L'histoire :
Manu revient de loin. Témoin malgré lui par deux fois du meurtre de trafiquants de drogue, kidnappé et torturé par d’autres malfrats, puis retrouvé et séquestré par le tueur lui-même, il a enfin retrouvé sa liberté. Cet étrange meurtrier, Antoine Ravel, l’a finalement laissé partir sans explication. Il retrouve alors Nawel, sa petite amie qui est aussi traumatisée que lui. Le couple ne semble d’ailleurs pas s’en remettre. Aussi partent-il chacun de leur côté pour un très long voyage. Elle, en Algérie aux côtés de sa famille. Lui, en Bosnie, pour une énième rave-party, de celles qui ont mainte fois ravagé son âme, pour tenter d’échapper à son esprit encore emprisonné par Antoine Ravel. D’ailleurs, personne ne connait les raisons qui poussent cet ancien légionnaire à traquer et éliminer un par un des membres de la pègre marseillaise. Cette histoire semble prendre racine pendant la Guerre d’Algérie. A cette époque, il s’appelait encore Abdel Bériche. Repéré et protégé par un certain lieutenant Jean Fourcroix, il fut intégré et formé par l’Armée Française. L’occasion pour lui de fréquenter Xavier Sarko, ancien capitaine d’infanterie et membre des commandos OAS. Ce dernier est actuellement soupçonné par la police marseillaise de contrôler le milieu mafieux de la région…

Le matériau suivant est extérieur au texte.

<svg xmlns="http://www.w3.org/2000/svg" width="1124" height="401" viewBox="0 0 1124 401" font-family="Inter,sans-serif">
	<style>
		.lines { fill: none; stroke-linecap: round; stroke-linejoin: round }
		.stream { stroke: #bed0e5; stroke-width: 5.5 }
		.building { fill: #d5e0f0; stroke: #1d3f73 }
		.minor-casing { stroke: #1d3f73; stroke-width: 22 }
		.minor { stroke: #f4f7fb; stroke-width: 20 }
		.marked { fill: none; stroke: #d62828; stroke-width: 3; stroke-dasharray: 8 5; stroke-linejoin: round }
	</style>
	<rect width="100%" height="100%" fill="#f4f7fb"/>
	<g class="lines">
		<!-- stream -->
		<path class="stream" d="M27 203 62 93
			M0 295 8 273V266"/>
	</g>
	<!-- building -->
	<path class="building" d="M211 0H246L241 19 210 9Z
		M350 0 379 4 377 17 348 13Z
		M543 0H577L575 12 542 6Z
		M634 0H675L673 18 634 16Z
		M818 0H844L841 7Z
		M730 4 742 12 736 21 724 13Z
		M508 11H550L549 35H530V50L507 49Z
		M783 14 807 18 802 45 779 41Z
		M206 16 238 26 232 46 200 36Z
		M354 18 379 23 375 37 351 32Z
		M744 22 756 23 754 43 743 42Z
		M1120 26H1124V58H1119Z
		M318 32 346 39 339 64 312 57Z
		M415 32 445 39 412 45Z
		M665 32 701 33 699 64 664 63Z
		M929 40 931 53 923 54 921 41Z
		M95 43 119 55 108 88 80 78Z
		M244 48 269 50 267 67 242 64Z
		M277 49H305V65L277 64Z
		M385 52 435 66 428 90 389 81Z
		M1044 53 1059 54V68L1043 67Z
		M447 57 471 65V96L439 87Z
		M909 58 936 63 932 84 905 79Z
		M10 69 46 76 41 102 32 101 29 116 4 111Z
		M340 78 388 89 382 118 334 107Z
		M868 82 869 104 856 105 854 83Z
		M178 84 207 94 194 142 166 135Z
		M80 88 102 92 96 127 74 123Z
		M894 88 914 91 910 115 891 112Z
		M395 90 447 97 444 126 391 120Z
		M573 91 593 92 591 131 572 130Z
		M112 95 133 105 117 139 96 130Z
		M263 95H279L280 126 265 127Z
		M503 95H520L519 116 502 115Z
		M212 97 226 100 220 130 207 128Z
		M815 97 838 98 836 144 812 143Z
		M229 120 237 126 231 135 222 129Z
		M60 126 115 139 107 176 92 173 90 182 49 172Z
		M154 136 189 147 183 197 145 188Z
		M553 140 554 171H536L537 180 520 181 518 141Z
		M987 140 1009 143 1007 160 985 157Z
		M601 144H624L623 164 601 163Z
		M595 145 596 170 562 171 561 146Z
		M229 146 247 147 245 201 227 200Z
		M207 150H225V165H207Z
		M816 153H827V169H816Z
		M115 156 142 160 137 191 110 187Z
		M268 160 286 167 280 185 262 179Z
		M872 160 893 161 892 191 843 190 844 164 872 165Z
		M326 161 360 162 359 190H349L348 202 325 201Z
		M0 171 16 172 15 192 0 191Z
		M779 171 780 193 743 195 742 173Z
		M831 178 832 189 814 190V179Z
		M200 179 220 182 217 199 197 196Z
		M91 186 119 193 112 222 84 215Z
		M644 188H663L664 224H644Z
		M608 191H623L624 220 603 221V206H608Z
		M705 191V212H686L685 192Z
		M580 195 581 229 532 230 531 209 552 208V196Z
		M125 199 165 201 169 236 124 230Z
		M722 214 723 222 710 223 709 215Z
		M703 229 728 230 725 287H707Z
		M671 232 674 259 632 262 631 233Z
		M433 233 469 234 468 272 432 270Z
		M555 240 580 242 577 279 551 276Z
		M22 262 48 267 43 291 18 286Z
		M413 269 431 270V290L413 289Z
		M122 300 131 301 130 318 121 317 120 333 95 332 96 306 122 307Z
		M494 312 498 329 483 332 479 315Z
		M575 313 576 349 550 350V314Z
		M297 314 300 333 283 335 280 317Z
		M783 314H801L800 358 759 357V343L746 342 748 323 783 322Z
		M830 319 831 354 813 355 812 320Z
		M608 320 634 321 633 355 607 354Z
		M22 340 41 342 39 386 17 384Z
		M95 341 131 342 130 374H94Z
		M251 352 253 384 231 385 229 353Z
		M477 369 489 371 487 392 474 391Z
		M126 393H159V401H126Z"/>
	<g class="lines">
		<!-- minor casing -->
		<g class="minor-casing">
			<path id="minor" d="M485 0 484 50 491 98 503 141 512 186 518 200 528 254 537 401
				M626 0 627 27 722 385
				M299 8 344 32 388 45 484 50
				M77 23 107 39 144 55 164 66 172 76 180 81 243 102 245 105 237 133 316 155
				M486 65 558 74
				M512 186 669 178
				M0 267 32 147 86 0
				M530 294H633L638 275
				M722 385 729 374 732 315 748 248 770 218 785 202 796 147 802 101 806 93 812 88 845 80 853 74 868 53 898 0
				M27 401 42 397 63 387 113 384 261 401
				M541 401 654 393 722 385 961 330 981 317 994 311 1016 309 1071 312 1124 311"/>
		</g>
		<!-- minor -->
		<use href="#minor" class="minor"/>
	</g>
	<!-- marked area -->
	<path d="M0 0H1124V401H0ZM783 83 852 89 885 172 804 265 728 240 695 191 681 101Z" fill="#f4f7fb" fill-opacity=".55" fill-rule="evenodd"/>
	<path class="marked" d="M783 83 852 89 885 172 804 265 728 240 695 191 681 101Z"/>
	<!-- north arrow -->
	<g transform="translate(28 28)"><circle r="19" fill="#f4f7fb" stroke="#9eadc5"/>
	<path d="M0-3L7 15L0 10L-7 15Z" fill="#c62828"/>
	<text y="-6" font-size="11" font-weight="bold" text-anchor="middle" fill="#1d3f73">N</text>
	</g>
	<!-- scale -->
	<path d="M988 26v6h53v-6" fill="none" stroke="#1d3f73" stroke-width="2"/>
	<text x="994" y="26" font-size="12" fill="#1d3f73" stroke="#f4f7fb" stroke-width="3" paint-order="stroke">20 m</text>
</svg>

Ce qu'on en pense sur la planète BD :
Aussi « puissant » que les deux premiers albums du triptyque, Table rase franchit un nouveau seuil dans la noirceur et le réalisme. Plus que jamais, Pascal Génot, Bruno Pradelle et Olivier Thomas font pénétrer le lecteur dans le milieu de la drogue et de la corruption marseillaise. Ils en profitent aussi dans ce dernier opus pour le promener dans les heures les plus sombres de la Guerre d’Algérie, toujours aussi douloureuse dans les mémoires. Ce scénario complexe entremêle sans complexe ces deux contextes, ce qui en fait toute l’originalité. Le récit est extrêmement dur à suivre, en raison de personnages nombreux et de situations géopolitiques parfois méconnues du grand public. Néanmoins, Génot et Pradelle réussissent l’exploit de délivrer tout de même une narration haletante, cohérente et très documentée. Thomas ne nous épargne rien, pas même les séances de tortures, les assassinats et les exécutions sommaires. L’auteur enchaîne des cadrages originaux, organisant très souvent sa double page comme bon lui semble. Malgré la navigation parfois rendue difficile, ce dessin noir aux ambiances redoutables est tout simplement magnifique. Une réussite, donc, à porter au crédit de la collection Trilogies d’Heupé (alias Emmanuel Proust Editions).